→ Assignment
What lines in the data below mention the string "verified"? Copy them out.
Segment Start: Data listing
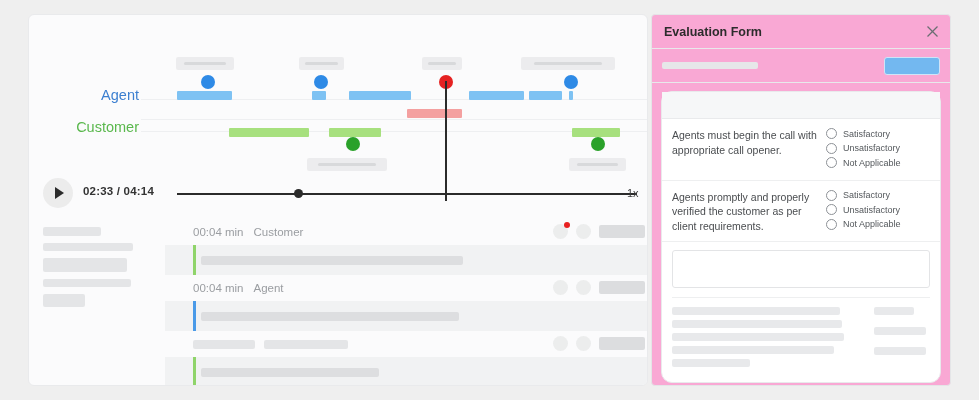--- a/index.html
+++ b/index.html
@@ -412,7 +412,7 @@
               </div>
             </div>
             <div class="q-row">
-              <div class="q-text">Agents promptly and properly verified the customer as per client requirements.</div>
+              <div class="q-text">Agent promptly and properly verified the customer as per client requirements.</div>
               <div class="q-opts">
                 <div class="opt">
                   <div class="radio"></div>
Segment End: Data listing
→ Output
-              <div class="q-text">Agents promptly and properly verified the customer as per client requirements.</div>
+              <div class="q-text">Agent promptly and properly verified the customer as per client requirements.</div>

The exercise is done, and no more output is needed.